Comment Re:Probably (Score 1) 333

All well and good until you want to travel, which is when I can the greatest appeal of reading e-books: why use all your weight allowance on dead trees when you could take this one lightweight device that has all those titles and more loaded on it? That said, e-readers have their own problems for travel, in that they cannot be left unattended worry-free like their tree-based counterparts. Go to a beach with a book, leave it on your towel to swim. Go to a beach with an e-reader... Hope there's a very low rate of opportunistic theft in the area?

Also, there are still those of us who like to have a device that can last a week or more without charging, like my trusty phone (bought in 2007, still going strong).

Comment Re:Why not both? (Score 1) 354

Going with '112' breaks a perfectly good standard in a country that at least has a standard phone number format. Try calling India sometime for an example of what a lack of phone number format standards can cause.

So everywhere else in the world should break their standard for the sake of the US? Implementing both seems the only really sensible route.

Comment Re:Flu can last a week or more (Score 1) 670

Isn't it as simple as this:

  • You can take X days of sick leave with no more than a call to your boss and get paid.
  • If you want to take more than X days of sick leave, you require a doctor's note to state that you're actually sick and unable to work/it wouldn't be safe/sanitary for your coworkers if you were to go to work. With a doctor's note, you still get paid.

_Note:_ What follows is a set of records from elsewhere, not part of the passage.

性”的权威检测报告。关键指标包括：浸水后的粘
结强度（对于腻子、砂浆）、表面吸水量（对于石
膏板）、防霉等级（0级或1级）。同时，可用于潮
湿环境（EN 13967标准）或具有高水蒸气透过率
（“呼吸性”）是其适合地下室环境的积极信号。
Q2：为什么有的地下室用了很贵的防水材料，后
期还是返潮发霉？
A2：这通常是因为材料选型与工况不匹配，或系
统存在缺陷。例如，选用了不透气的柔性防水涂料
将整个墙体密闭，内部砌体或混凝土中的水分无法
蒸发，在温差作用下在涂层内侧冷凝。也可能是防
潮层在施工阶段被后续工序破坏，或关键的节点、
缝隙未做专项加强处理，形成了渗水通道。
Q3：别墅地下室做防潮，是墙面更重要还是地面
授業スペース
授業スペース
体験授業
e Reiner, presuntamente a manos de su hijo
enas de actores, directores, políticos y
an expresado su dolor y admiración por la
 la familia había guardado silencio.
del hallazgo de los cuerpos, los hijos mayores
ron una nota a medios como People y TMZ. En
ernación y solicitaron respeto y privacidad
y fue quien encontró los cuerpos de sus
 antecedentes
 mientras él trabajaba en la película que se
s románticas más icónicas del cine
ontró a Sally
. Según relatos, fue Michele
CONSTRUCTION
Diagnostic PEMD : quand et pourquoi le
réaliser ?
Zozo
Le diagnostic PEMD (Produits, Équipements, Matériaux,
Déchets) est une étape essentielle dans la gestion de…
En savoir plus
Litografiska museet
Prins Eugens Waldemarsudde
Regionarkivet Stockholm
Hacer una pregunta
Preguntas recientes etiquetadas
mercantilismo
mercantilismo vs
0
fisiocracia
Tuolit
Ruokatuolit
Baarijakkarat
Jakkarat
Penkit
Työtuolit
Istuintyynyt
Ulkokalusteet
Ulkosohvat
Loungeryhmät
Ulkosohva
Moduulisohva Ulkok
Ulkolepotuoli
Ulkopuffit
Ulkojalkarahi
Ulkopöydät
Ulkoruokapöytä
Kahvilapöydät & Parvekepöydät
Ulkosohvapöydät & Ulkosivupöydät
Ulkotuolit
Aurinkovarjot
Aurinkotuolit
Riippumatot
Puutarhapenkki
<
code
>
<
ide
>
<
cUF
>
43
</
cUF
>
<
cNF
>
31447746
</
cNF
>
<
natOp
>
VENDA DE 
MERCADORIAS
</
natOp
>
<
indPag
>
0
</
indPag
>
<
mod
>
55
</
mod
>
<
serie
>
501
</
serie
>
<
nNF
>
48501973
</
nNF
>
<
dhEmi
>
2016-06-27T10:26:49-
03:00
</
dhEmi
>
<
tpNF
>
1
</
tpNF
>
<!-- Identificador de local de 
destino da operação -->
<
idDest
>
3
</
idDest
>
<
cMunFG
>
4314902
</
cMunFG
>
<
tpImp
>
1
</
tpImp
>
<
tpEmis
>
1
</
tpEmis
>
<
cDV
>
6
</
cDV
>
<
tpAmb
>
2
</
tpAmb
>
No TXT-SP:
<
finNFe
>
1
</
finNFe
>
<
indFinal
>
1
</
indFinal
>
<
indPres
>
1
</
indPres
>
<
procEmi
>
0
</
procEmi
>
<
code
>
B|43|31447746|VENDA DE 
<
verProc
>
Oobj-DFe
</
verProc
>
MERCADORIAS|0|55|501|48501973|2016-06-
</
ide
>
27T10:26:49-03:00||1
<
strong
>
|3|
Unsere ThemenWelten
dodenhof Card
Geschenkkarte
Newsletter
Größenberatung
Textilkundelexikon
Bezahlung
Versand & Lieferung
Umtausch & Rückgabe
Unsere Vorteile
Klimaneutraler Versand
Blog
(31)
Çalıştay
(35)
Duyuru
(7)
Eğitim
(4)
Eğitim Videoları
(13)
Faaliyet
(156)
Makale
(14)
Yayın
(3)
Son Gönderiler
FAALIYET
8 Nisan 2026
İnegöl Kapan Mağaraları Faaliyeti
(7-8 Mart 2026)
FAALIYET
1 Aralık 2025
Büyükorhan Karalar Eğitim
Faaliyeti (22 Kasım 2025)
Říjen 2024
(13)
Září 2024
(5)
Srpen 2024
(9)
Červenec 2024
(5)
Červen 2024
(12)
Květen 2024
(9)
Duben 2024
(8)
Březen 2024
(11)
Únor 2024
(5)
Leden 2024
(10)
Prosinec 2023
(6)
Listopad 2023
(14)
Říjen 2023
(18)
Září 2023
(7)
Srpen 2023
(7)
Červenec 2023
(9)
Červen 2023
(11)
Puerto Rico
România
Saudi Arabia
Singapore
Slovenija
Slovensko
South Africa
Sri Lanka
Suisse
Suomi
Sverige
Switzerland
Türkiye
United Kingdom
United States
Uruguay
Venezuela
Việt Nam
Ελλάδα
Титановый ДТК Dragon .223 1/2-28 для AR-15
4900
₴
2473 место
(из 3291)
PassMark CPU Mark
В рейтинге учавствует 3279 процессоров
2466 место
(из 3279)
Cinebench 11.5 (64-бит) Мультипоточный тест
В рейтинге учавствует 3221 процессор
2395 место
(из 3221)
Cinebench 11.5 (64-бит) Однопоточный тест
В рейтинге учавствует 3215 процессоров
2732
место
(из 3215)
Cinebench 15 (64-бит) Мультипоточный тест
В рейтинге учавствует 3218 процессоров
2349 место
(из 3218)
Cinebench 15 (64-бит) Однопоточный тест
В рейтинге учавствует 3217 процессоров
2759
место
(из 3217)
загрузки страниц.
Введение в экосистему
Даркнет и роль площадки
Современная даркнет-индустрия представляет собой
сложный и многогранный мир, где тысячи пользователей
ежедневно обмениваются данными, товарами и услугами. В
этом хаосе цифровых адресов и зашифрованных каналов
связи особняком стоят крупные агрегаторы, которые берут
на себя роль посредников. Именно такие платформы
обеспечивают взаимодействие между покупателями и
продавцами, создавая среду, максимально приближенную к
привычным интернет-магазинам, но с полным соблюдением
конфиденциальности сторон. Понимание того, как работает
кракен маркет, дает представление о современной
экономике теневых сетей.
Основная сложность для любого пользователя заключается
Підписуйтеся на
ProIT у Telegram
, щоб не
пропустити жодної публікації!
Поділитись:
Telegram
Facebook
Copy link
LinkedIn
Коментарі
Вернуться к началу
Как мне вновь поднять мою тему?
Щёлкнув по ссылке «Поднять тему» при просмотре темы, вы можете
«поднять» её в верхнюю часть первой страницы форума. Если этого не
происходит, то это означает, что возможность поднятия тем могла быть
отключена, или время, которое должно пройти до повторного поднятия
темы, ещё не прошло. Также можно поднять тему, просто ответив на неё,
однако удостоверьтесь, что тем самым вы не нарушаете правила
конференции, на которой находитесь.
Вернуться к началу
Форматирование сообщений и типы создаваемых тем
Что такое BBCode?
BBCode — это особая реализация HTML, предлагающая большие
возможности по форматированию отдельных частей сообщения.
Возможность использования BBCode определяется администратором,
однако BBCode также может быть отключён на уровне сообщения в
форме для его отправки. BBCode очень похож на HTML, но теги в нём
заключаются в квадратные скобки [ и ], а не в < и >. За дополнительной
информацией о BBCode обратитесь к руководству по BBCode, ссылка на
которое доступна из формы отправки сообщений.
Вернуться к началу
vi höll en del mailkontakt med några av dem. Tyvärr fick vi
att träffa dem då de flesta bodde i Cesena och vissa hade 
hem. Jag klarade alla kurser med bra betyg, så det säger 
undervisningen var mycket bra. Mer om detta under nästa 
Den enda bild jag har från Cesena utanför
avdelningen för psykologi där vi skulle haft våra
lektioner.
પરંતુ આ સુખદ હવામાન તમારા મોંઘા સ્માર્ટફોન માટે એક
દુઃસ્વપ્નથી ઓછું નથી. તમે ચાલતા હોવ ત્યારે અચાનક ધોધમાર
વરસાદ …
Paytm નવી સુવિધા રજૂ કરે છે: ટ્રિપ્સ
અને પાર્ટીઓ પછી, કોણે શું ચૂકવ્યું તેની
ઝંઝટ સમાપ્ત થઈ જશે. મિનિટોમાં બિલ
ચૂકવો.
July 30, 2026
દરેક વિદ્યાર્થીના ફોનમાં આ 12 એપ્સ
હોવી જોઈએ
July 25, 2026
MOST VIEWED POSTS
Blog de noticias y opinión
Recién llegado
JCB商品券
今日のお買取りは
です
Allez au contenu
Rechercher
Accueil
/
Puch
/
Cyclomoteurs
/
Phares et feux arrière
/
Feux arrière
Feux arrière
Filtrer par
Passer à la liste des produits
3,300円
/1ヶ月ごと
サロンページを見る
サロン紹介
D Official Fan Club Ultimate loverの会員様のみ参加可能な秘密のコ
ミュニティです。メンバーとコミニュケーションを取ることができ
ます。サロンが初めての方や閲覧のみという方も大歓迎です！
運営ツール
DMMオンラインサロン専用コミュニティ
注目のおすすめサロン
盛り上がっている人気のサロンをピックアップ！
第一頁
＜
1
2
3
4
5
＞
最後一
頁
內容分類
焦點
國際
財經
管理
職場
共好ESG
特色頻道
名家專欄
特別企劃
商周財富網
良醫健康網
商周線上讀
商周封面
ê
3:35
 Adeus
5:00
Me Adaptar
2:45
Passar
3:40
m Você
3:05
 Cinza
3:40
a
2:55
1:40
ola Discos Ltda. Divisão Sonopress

I also quite like what I read elsewhere in these comments about Sweden's system, where you aren't required to be paid for the first day of sick leave, which means the company doesn't (have to) pay for your hangover days.

Comment Re:WTF is SCADA then? (Score 1) 104

There's a fairly major difference between "everyday" terms for the general population and those for /. readers. What you've done is somewhat facetiously define a number of terms that one might consider "everyday" for the vast majority of the visitors to this particular news aggregator. SCADA isn't something that most of us deal with, and I think readers could be forgiven for wanting an definition in the summary, especially if they've missed the recent bout of SCADA-related articles.